Germany is one of the European countries that is making efforts to become more eco-friendly – more recently, it has started to test an eHighway system that will host a lane for electric trucks.
The eHighway sitretches for 3.1 miles between Frankfurt and Darmstadt and hosts electric-diesel hybrid trucks that merge into the usual traffic while receiving power from the cables overhead.
Before this, the system was developed and tested on an abandoned military airfield near Berlin.
The test trucks are fitted with pantographs, sensor-fittied electric pickups that can reach above for the cables overhead, as well as batteries. If the cables are severed accidentally, they will shut down automatically. In addition to that, they are also equipped with an anti-icing system that should keep them operable even during the cold winter months.
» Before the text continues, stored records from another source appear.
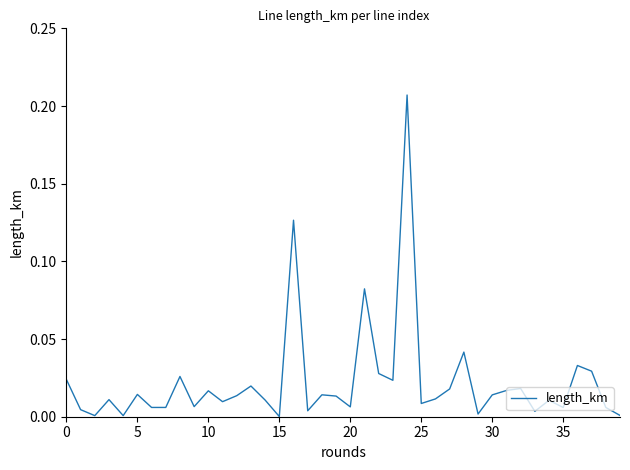

How many distinct data groups are displayed?

1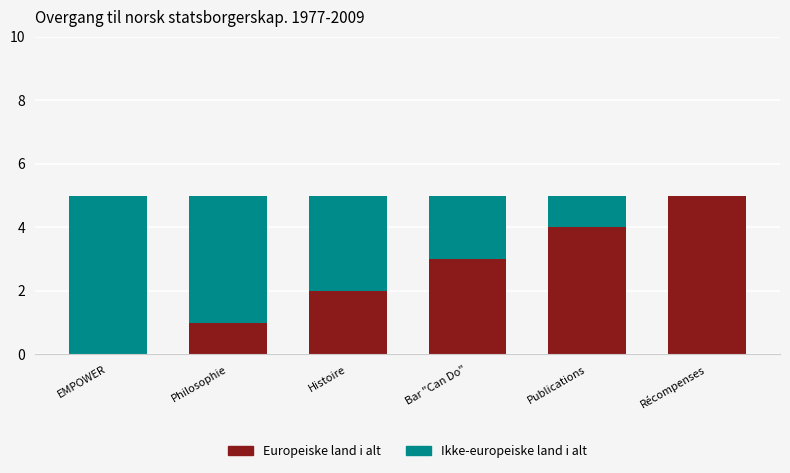

What is the highest value of the Europeiske land i alt series?

5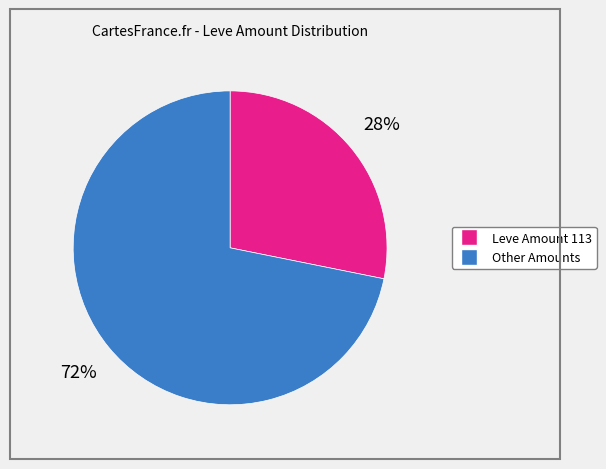

Is there any slice that represents more than half of the pie?

Yes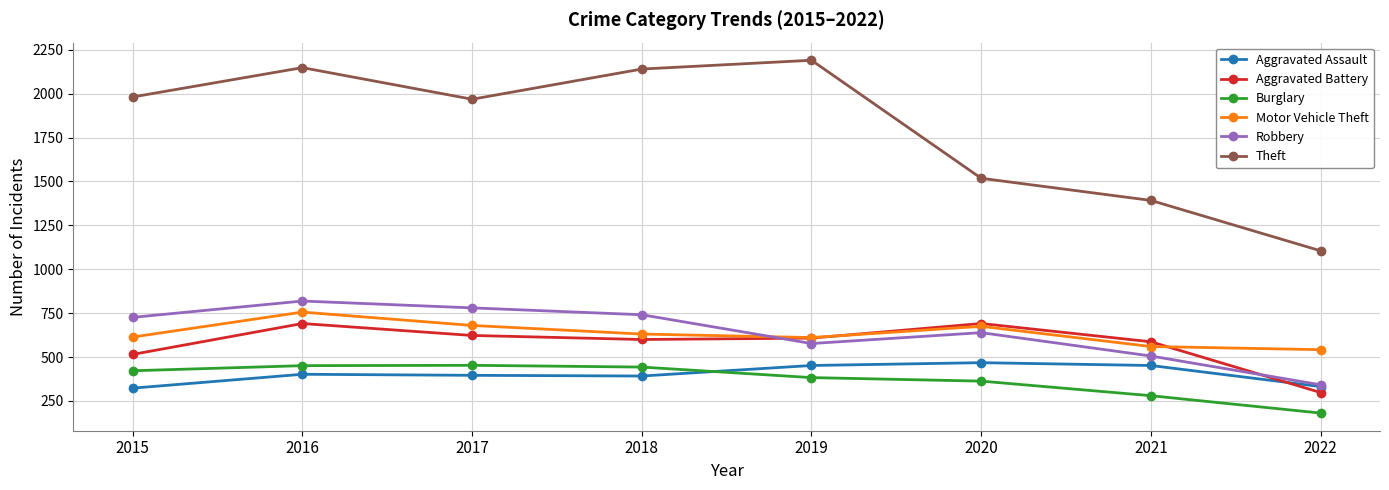

How many values in the Aggravated Assault series are below 402?

4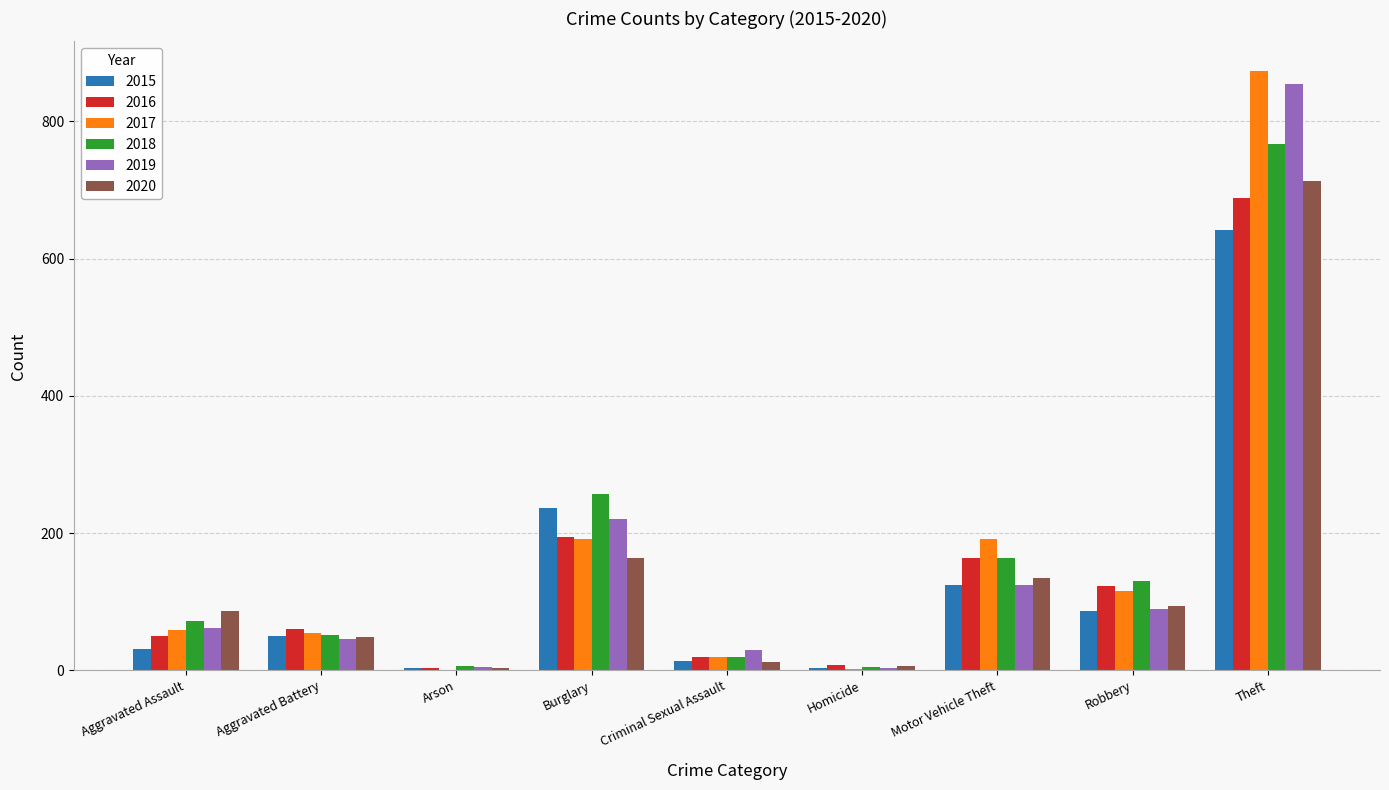

How many groups of bars are there?

9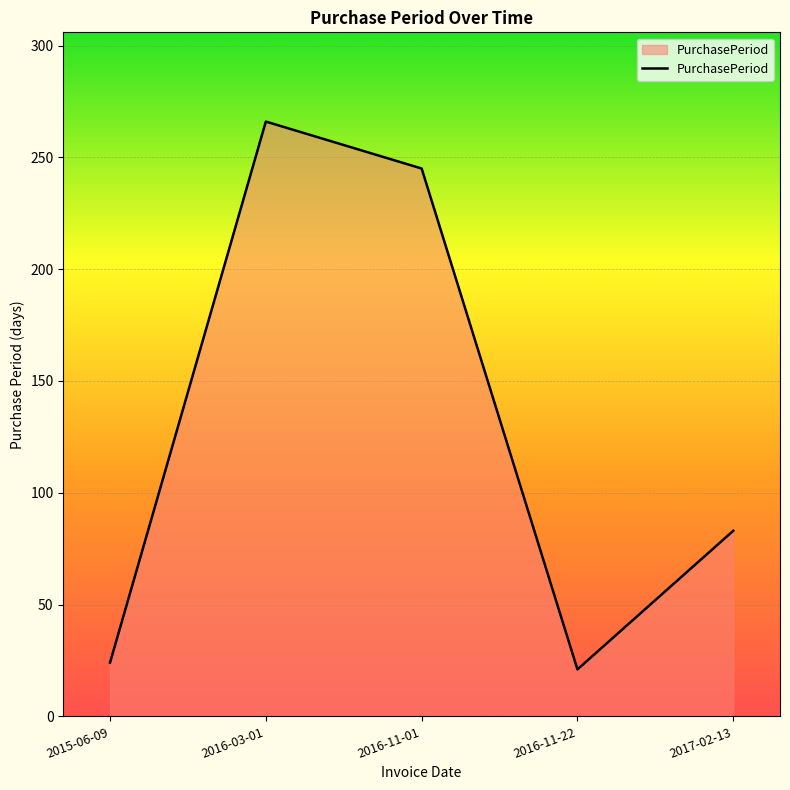

How many categories are shown in the chart?

5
If the tests are successful, Germany will fit 1,000 Km (6,213 miles) of its highway network with the overhead cables. These cables will work as energy-reloading stations on-the-go, so to speak, which will give them more range, as the hybrids also carry a backup diesel motor.
It’s still going to be a while until Germany will see all or most of its trucks run on this system across the country – 10% of the road’s daily vehicles that cross its highways are trucks and out of those, only 5 of them run the electrified stretch of road.
But this move might encourage truck companies to give electric a go, considering these vehicles could go on for longer drives on a single charge.